Brother of Louis XVI and Louis XVIII. Last king of France.
Charles, younger brother of Louis XVI and Louis XVIII, distinguished himself especially before the revolution by his pranks. After July of 1789 he left France and visited foreign sovereigns, soliciting their aid in repressing the revolution. In 1795 he directed a corps of emigres and Englishmen intending to disembark in the Vendee. The operation failed and became the disaster of Quiberon.
During the Consulate and the Empire the Count d'Artois spent most of his time in London. He returned to France in 1814 with the coalition armies. Lieutenant general of the kingdom, he represented his brother, Louis XVIII. He signed on 23 April 1814 the first Treaty of Paris, which ceded many fortresses to the allies.

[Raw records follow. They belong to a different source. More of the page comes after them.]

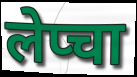
लेप्चा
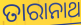
ତାରାନାଥ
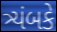
ત્ર્યંબકે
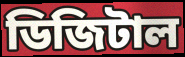
ডিজিটাল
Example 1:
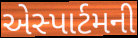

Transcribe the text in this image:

એસ્પાર્ટમની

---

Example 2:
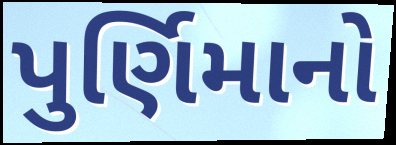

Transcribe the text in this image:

પુર્ણિમાનો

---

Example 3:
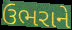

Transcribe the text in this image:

ઉભરાને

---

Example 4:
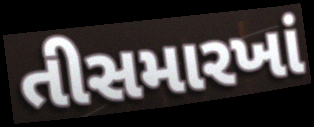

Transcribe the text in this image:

તીસમારખાં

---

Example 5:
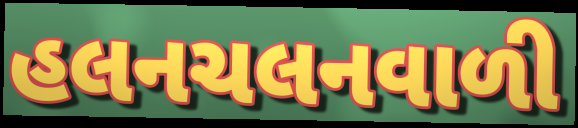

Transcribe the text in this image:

હલનચલનવાળી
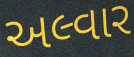
અલ્વાર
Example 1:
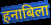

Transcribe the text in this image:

हनाबिला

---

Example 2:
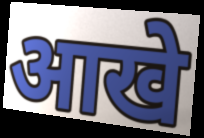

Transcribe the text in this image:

आखे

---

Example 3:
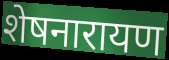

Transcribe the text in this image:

शेषनारायण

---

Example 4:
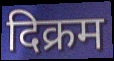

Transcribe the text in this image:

दिक्रम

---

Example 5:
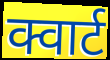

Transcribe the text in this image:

क्वार्ट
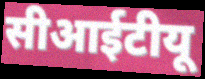
सीआईटीयू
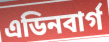
এডিনবাৰ্গ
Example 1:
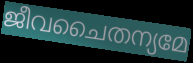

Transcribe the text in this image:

ജീവചൈതന്യമേ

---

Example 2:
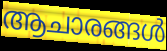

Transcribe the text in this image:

ആചാരങ്ങൾ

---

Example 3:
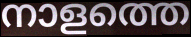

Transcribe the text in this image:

നാളത്തെ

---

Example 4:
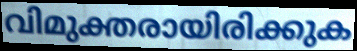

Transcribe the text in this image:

വിമുക്തരായിരിക്കുക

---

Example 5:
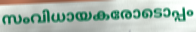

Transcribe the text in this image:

സംവിധായകരോടൊപ്പം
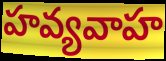
హవ్యవాహ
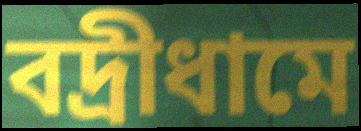
বদ্রীধামে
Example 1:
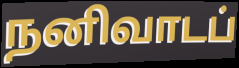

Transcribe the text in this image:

நனிவாடப்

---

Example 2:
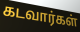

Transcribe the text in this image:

கடவார்கள்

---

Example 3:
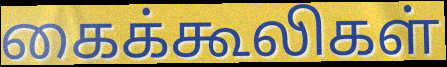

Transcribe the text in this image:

கைக்கூலிகள்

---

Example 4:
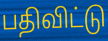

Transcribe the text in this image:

பதிவிட்டு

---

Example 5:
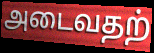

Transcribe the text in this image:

அடைவதற்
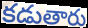
కడుతారు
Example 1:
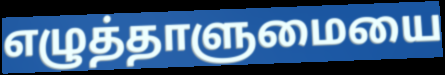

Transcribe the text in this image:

எழுத்தாளுமையை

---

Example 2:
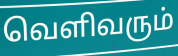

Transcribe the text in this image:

வெளிவரும்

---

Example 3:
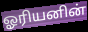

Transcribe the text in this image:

ஓரியனின்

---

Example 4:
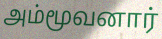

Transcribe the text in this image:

அம்மூவனார்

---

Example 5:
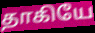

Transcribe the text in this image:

தாகியே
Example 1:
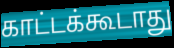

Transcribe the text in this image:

காட்டக்கூடாது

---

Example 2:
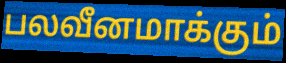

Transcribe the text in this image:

பலவீனமாக்கும்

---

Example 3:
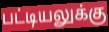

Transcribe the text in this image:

பட்டியலுக்கு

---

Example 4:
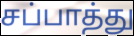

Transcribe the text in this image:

சப்பாத்து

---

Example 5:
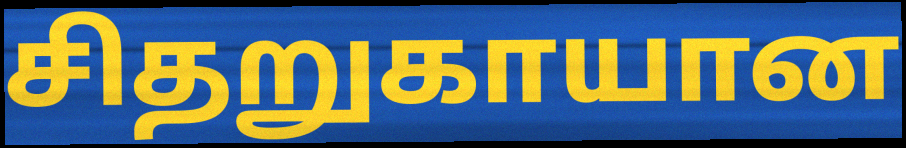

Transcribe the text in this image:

சிதறுகாயான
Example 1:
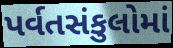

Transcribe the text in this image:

પર્વતસંકુલોમાં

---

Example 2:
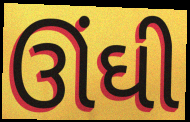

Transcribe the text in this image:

ઊંઘી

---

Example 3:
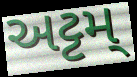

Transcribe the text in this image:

અટ્ટમ્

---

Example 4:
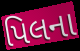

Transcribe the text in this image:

પિલના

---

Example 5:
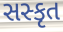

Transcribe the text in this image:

સસ્કૃત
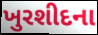
ખુરશીદના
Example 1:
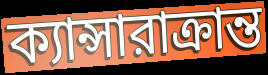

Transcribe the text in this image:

ক্যান্সারাক্রান্ত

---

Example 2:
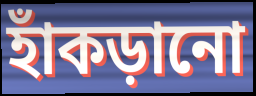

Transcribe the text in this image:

হাঁকড়ানো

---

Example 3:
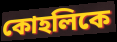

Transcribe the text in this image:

কোহলিকে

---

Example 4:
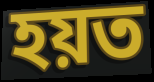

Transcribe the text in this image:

হয়ত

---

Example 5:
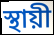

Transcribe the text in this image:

স্থায়ী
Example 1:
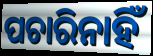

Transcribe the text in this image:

ପଚାରିନାହିଁ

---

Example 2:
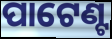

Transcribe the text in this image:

ପାଟେଣ୍ଟ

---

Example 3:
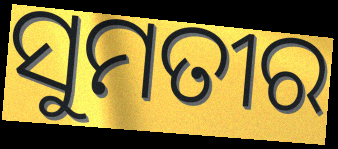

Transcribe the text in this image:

ସୁମତୀର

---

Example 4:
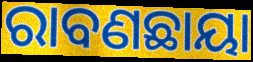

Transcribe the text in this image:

ରାବଣଛାୟା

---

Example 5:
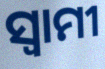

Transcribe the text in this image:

ସ୍ବାମୀ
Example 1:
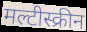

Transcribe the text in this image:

मल्टीस्क्रीन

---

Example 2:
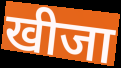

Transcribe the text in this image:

खीजा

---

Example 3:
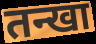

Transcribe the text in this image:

तन्खा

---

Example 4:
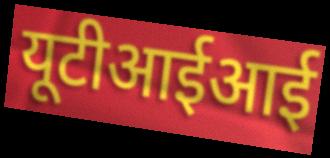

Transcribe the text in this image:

यूटीआईआई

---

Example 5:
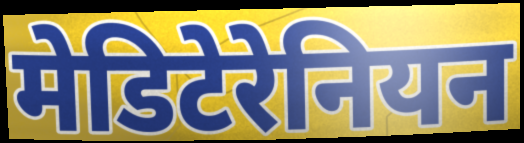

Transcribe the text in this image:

मेडिटेरेनियन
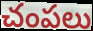
చంపలు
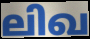
ലിഖ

During the second restoration the Count d'Artois sided with the ultra-royalists. On September 16, 1824, he succeeded his brother on the French throne. The following year he had himself annointed with great ceremony at Reims. The liberal oposition and the royalist party diverged more and more during his reign. The laws of July 25, 1830, unleashed riots. Charles X, seventy three years old, had to leave Paris and abdicate. It was the end of Bourbon rule in France, the beginning of the July Monarchy. Charles died six years later of cholera.